*** Opening Selected excerpt ***

Fuel Spill Cleanup
Industrial companies should always have a protocol for any type of fuel spill cleanup. It is an essential part of a company’s safety and health program and can help avoid injuries, unnecessary exposure to hazardous materials and keep everyone safe.
Whether it’s gas or diesel, fuel is found in just about every industrial workplace. Companies use them to power forklifts, trucks, transportation vehicles, and a wide range of heavy equipment. Because it’s such a commonly used chemical in the workplace, there’s a high risk for spills.
It’s crucial for industrial companies to take the necessary precautions to protect against spills. It’s also clear that there must be an action plan in place for containing and cleaning spilled fuel. In the event of a fuel spill, well-prepared industrial companies are ready with a plan of action. The standard protocol for a fuel spill cleanup should include the following six steps:
- Urgently evacuate any personnel from the immediate area of the fuel spill
- Identify and document the spilled material(s) and notify the fuel spill cleanup response team
- Attempt to barricade the fuel spill area if possible, and notify others in surrounding areas
- Extinguish or disconnect all ignition sources and contact the fire department when the spill is flammable
- Contact an environmental/industrial contractor who has a specialty cleanup crew available
- Monitor the fuel spill cleanup and be sure the crew follows local, state and federal disposal regulations
There is something called the Hazardous Waste Operations and Emergency Response Standard. It lists the necessary requirements for cleanup operations, including corrective actions, operations conducted at treatment, storage, and disposal facilities; and emergency response operations for hazardous wastes.

*** Closing Selected excerpt ***
*** Opening Information supplied ***

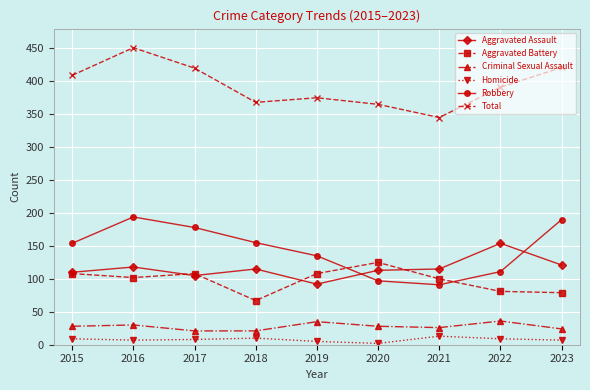

Which label corresponds to the largest value in the chart?

2016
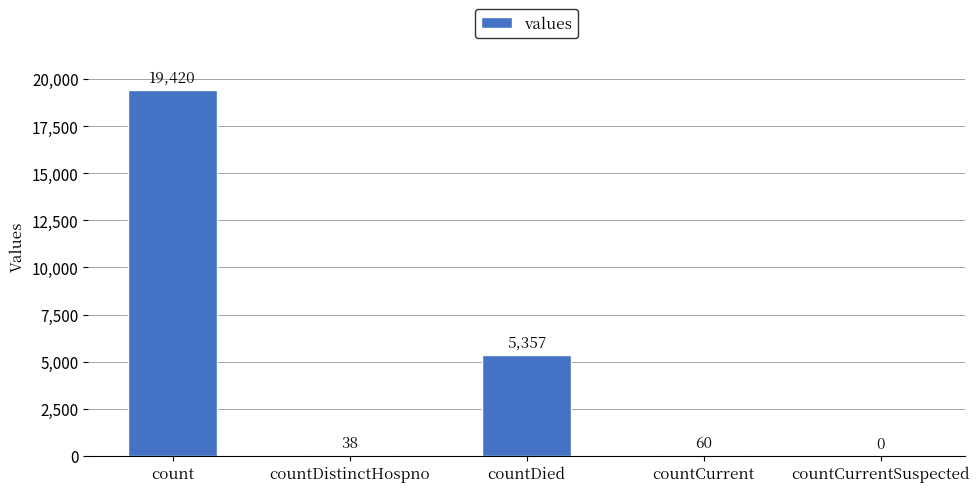

What is the sum of all values?

24875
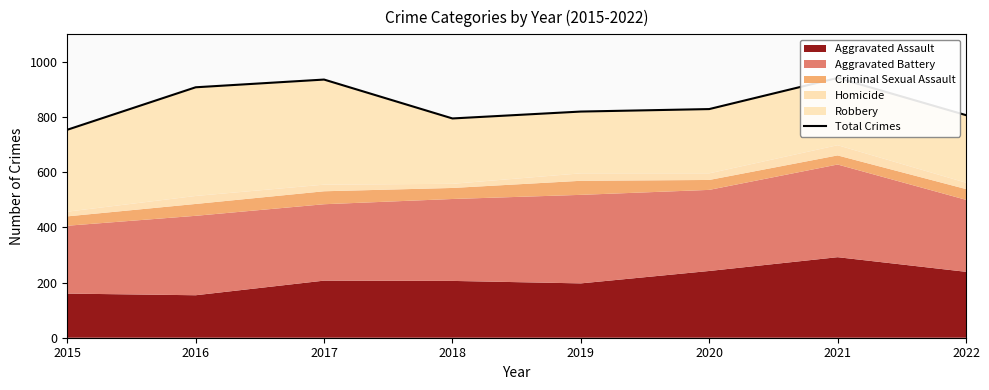

How many categories are shown in the chart?

8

*** Closing Information supplied ***

**Exercises to complete:**
[1] Summarize the text on fuel spill cleanup in two sentences.
[2] Name every kind of vehicle or machinery that the text on fuel spill cleanup says companies use fuel to power.
[3] Resume the text on fuel spill cleanup after its final sentence and continue writing it.

**Answers to the tasks:**
[1] Because gas and diesel fuel are used in nearly every industrial workplace and spills are a high risk, industrial companies should have a fuel spill cleanup protocol as part of their safety and health program. That protocol should include six steps: evacuating the area, identifying the spill and notifying the response team, barricading and warning others, removing ignition sources, bringing in a specialty cleanup contractor, and monitoring disposal under local, state and federal regulations.

[2]
- Forklifts
- Trucks
- Transportation vehicles
- Heavy equipment

[3]
The HazWOPER Standard, 29 CFR 1910.120, requires the following guidelines in preparation for a spill:
(j)(1)(vii) US Department of Transportation specified salvage drums or containers and suitable quantities of proper absorbent shall be kept available and used in areas where spill, leaks, or ruptures may occur.
(j)(1)(viii) Where major spills may occur, a spill containment program, which is part of the employer’s safety and health program required in paragraph (b) of this section, shall be implemented to contain and isolate the entire volume of the hazardous substance being transferred.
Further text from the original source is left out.